*** Given information ***
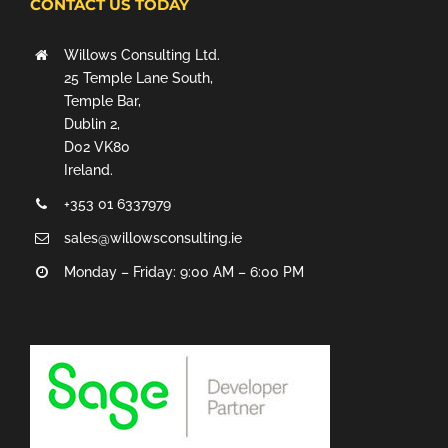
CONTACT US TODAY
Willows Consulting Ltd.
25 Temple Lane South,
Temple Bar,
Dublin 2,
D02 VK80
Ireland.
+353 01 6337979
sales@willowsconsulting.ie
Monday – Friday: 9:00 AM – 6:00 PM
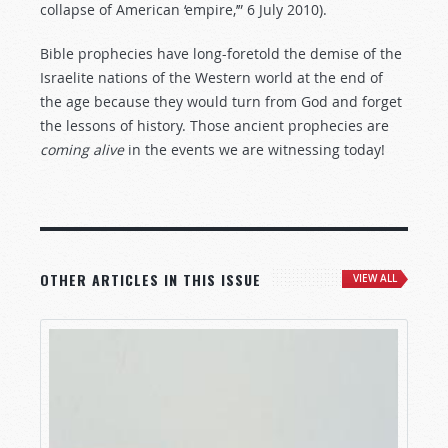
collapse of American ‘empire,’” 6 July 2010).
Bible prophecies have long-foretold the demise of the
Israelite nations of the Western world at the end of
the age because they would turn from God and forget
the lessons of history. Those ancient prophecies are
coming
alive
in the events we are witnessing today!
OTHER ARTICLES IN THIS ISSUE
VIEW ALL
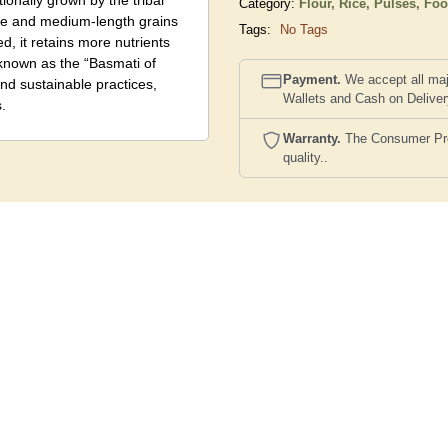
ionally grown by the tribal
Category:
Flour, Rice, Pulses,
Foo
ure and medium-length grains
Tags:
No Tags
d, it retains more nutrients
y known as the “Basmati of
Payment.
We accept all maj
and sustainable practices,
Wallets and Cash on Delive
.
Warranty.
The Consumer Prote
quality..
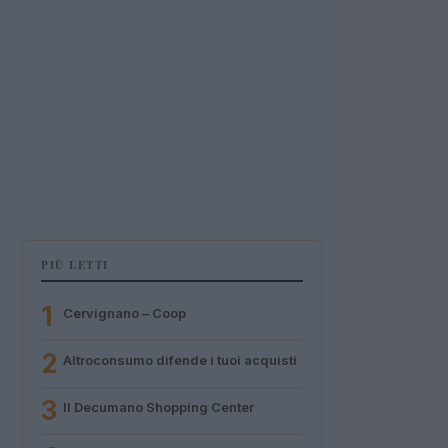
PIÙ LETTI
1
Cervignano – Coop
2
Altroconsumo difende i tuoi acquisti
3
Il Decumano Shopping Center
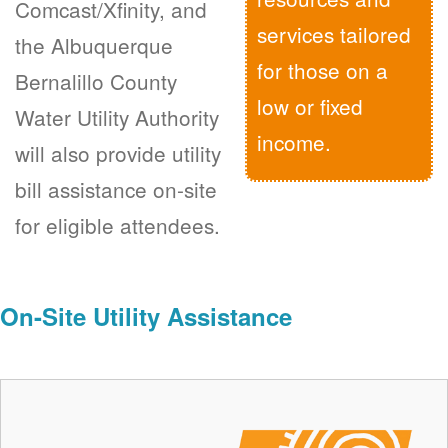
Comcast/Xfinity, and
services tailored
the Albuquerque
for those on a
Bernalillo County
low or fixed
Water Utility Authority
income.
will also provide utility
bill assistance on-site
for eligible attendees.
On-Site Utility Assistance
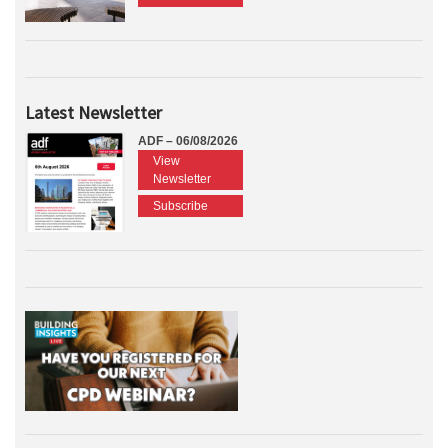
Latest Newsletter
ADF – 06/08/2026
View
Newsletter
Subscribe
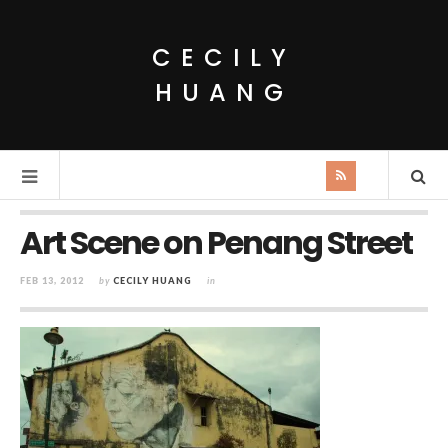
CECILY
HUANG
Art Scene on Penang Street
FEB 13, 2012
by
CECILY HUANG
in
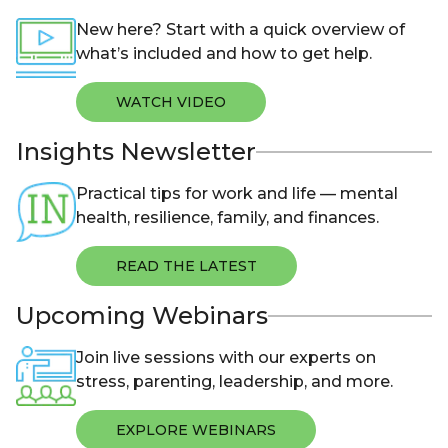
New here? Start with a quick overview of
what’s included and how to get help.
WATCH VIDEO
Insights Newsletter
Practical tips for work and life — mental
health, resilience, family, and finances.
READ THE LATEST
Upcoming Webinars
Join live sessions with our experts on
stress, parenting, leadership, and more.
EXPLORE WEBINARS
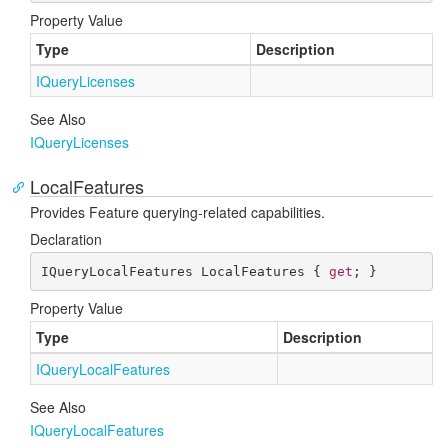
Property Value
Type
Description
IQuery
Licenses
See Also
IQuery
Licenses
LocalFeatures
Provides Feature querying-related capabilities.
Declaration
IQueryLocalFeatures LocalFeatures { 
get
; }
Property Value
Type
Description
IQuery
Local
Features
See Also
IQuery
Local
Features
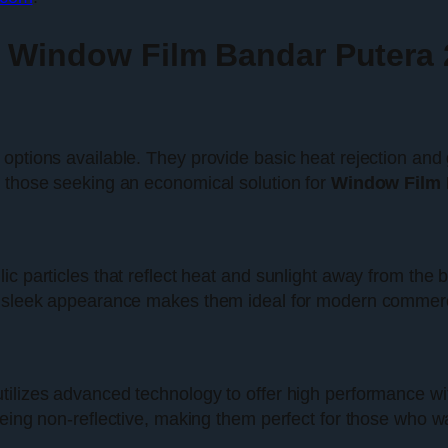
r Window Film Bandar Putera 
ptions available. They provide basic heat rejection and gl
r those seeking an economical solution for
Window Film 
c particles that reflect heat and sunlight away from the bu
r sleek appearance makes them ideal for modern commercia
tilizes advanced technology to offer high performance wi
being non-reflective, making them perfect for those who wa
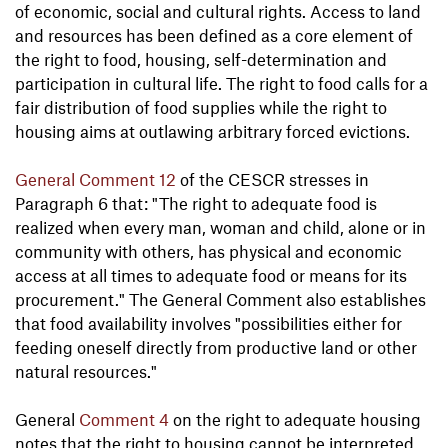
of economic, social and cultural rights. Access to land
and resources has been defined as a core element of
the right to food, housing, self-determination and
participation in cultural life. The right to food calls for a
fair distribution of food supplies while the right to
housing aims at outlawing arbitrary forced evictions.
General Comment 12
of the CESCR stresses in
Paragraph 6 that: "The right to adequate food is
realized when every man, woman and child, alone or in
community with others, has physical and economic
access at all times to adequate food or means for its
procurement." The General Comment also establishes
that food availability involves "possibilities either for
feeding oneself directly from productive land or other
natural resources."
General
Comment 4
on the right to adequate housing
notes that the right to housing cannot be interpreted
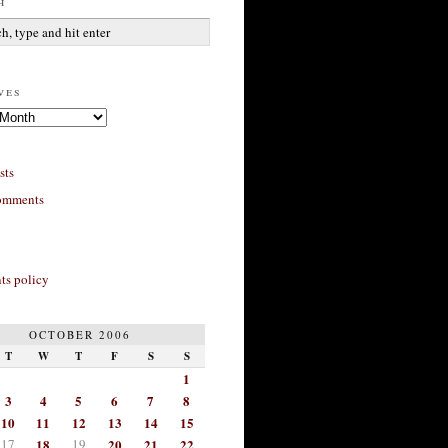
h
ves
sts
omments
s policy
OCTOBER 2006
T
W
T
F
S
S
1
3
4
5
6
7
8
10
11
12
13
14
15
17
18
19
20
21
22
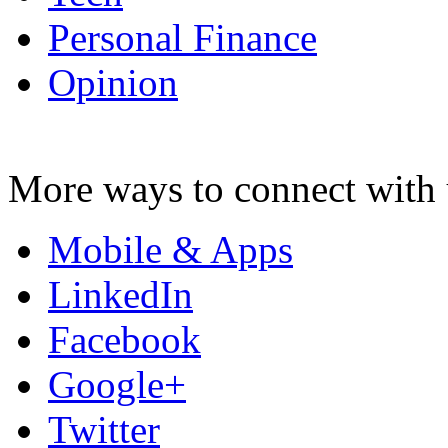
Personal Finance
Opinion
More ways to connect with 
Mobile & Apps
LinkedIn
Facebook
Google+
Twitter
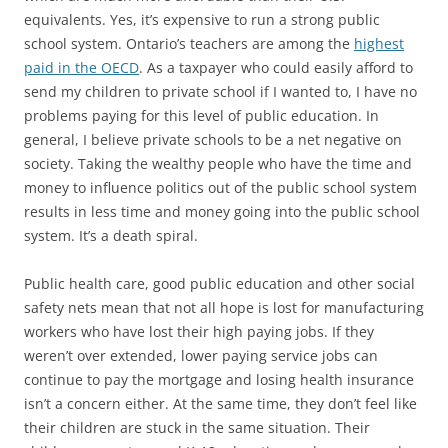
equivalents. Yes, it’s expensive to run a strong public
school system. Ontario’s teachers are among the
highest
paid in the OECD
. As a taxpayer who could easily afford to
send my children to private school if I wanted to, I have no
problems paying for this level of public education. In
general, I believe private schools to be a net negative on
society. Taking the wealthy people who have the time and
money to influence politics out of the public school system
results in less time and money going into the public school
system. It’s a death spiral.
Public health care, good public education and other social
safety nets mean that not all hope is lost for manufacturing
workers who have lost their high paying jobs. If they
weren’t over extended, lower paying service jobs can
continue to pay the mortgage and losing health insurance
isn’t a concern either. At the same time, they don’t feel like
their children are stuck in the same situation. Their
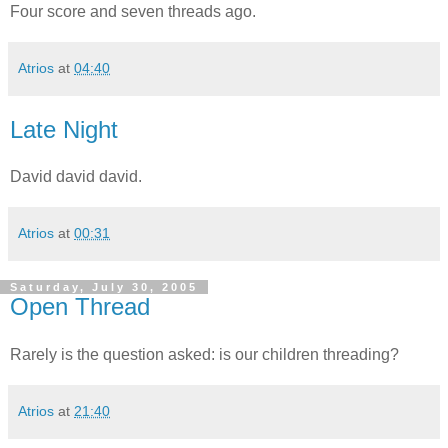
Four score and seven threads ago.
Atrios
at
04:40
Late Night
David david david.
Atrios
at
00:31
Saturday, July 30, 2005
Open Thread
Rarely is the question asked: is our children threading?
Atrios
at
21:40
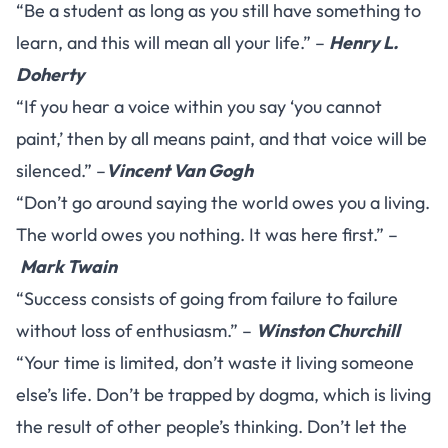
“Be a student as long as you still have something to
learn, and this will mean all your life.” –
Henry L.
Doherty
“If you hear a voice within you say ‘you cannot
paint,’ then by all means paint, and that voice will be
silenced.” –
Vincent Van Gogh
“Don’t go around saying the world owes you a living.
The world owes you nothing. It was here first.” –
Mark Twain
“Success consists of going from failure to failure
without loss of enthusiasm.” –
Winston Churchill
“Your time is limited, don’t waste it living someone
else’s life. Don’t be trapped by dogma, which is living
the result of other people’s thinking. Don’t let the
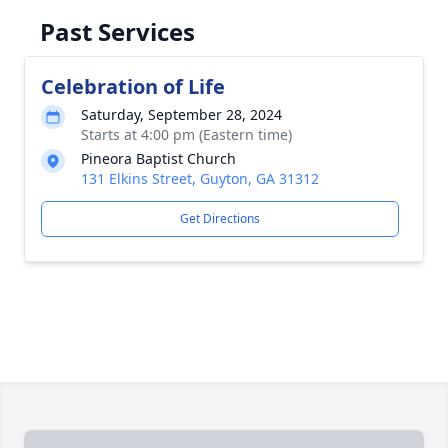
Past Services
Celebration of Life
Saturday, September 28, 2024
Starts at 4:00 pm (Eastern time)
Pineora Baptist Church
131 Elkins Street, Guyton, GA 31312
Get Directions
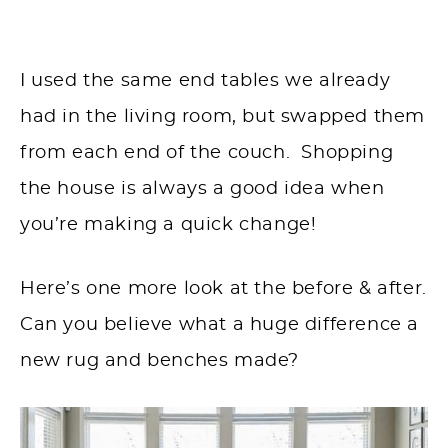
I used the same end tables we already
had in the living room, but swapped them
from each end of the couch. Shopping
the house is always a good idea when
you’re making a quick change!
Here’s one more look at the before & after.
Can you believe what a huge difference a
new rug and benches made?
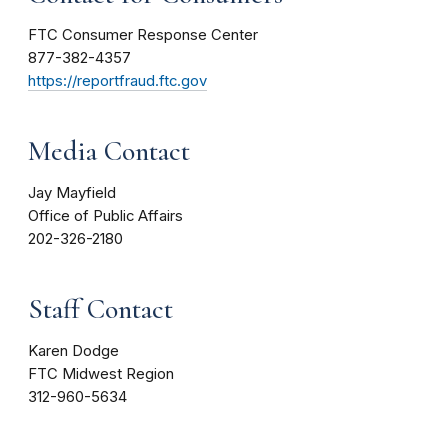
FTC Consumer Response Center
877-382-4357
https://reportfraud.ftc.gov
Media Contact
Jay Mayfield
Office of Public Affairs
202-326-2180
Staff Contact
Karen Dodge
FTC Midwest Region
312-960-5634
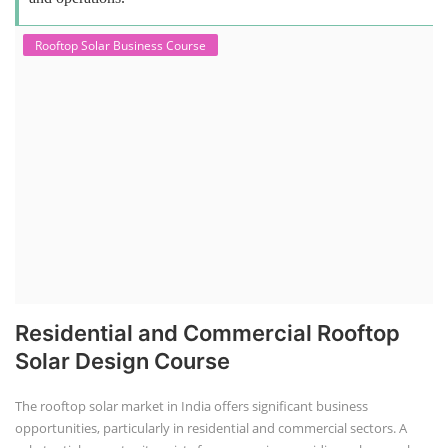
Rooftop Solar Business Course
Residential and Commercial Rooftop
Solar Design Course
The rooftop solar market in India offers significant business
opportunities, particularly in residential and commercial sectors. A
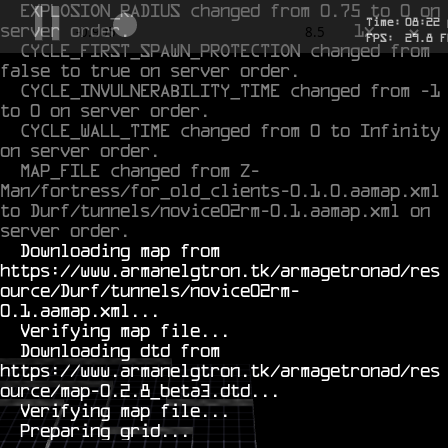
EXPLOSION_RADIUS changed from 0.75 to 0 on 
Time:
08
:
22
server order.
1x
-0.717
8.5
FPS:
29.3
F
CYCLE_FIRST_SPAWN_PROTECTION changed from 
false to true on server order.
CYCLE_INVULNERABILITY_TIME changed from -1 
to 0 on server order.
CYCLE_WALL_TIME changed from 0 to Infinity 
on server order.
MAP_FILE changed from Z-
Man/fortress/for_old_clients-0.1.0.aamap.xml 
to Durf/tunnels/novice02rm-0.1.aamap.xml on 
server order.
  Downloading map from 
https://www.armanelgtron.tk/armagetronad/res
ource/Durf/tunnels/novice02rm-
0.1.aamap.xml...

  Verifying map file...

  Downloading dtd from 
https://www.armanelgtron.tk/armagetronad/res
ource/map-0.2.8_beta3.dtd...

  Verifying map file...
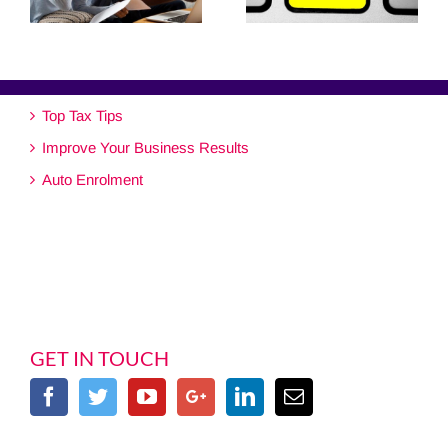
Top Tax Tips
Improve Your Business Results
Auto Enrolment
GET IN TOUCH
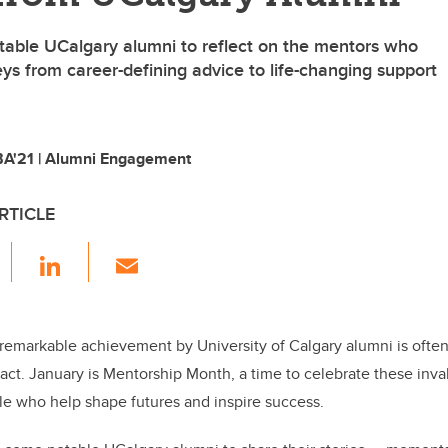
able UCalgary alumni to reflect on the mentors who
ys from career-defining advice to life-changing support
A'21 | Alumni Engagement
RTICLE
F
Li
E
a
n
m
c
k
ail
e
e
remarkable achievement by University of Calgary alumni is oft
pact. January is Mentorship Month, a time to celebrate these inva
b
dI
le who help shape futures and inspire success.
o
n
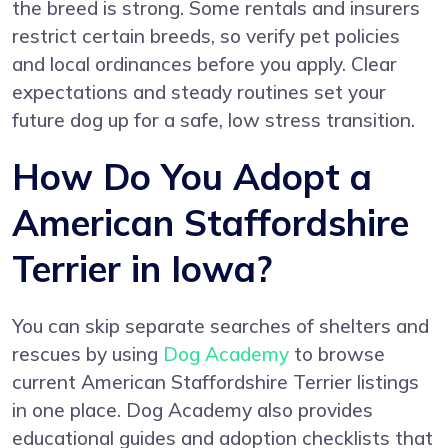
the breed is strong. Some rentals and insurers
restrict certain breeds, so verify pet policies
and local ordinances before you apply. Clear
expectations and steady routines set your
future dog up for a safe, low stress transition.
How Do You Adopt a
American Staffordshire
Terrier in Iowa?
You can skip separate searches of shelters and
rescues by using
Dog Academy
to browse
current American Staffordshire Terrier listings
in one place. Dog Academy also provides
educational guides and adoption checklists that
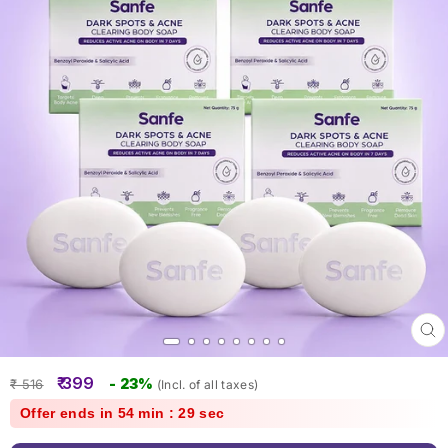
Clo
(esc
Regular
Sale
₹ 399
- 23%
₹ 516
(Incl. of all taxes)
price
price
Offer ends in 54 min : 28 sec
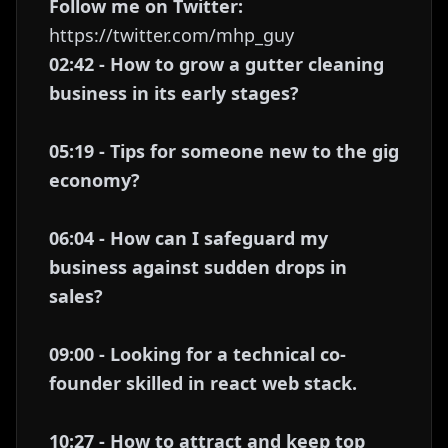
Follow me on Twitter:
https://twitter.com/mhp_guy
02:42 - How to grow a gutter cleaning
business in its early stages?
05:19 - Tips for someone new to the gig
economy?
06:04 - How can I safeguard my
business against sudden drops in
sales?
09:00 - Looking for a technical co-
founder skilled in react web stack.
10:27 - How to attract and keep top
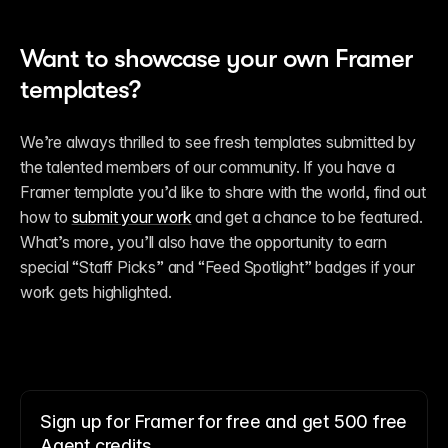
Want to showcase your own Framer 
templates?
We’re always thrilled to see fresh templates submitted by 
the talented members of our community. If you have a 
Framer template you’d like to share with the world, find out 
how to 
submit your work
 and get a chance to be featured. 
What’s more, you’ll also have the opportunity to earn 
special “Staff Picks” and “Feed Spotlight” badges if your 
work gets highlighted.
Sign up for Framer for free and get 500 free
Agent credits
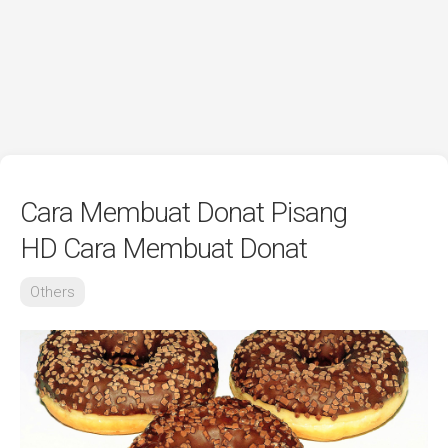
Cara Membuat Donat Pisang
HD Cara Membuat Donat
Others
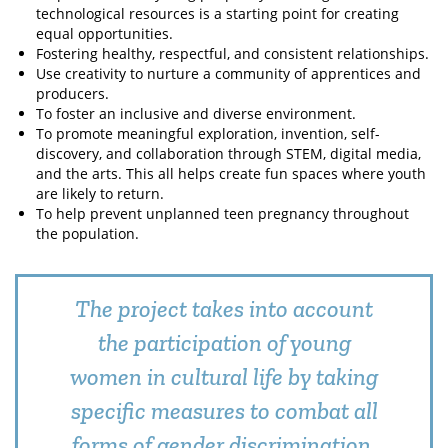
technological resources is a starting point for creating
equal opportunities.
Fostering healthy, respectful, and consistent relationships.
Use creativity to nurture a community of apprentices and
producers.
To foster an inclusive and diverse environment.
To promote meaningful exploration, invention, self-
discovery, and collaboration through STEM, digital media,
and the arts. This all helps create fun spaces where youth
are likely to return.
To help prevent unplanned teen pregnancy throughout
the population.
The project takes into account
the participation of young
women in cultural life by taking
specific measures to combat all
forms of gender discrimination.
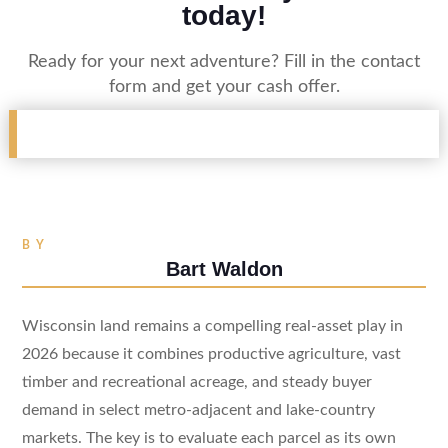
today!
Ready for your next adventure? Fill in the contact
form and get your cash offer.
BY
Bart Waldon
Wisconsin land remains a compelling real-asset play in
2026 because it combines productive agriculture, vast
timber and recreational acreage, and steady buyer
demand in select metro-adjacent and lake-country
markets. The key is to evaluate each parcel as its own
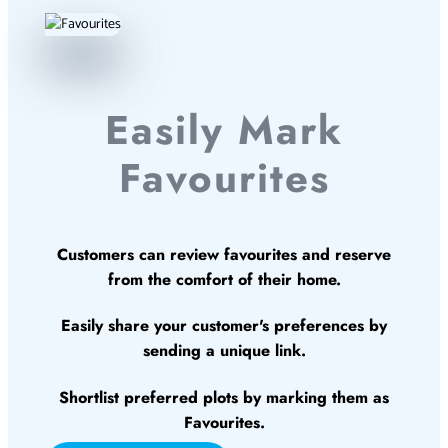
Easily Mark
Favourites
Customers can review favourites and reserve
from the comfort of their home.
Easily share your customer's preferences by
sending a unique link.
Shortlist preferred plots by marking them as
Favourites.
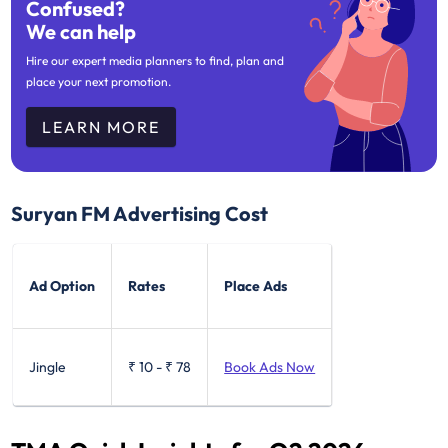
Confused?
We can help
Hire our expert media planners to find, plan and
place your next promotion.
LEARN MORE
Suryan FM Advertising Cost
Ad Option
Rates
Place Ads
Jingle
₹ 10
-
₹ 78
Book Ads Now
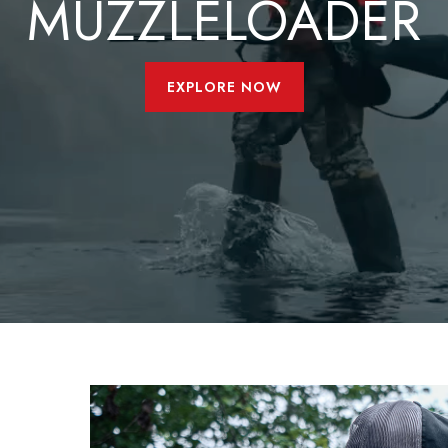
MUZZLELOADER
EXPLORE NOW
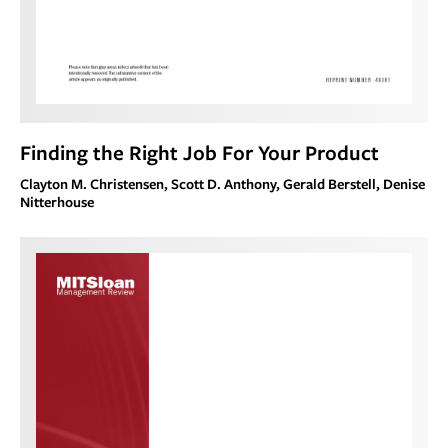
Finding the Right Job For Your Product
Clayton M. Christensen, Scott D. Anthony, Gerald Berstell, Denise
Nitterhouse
*** End of Given information ***
Job >>
Write out exactly the lines above between the one with "realized when every" and the one with "continue to pay", inclusive, with pictures left out.

Your response >>
realized when every man, woman and child, alone or in
community with others, has physical and economic
access at all times to adequate food or means for its
procurement." The General Comment also establishes
that food availability involves "possibilities either for
feeding oneself directly from productive land or other
natural resources."
General
Comment 4
on the right to adequate housing
notes that the right to housing cannot be interpreted
h
ves
sts
omments
s policy
OCTOBER 2006
T
W
T
F
S
S
1
3
4
5
6
7
8
10
11
12
13
14
15
17
18
19
20
21
22
Personal Finance
Opinion
More ways to connect with 
Mobile & Apps
LinkedIn
Facebook
Google+
Twitter
equivalents. Yes, it’s expensive to run a strong public
school system. Ontario’s teachers are among the
highest
paid in the OECD
. As a taxpayer who could easily afford to
send my children to private school if I wanted to, I have no
problems paying for this level of public education. In
general, I believe private schools to be a net negative on
society. Taking the wealthy people who have the time and
money to influence politics out of the public school system
results in less time and money going into the public school
system. It’s a death spiral.
Public health care, good public education and other social
safety nets mean that not all hope is lost for manufacturing
workers who have lost their high paying jobs. If they
weren’t over extended, lower paying service jobs can
continue to pay the mortgage and losing health insurance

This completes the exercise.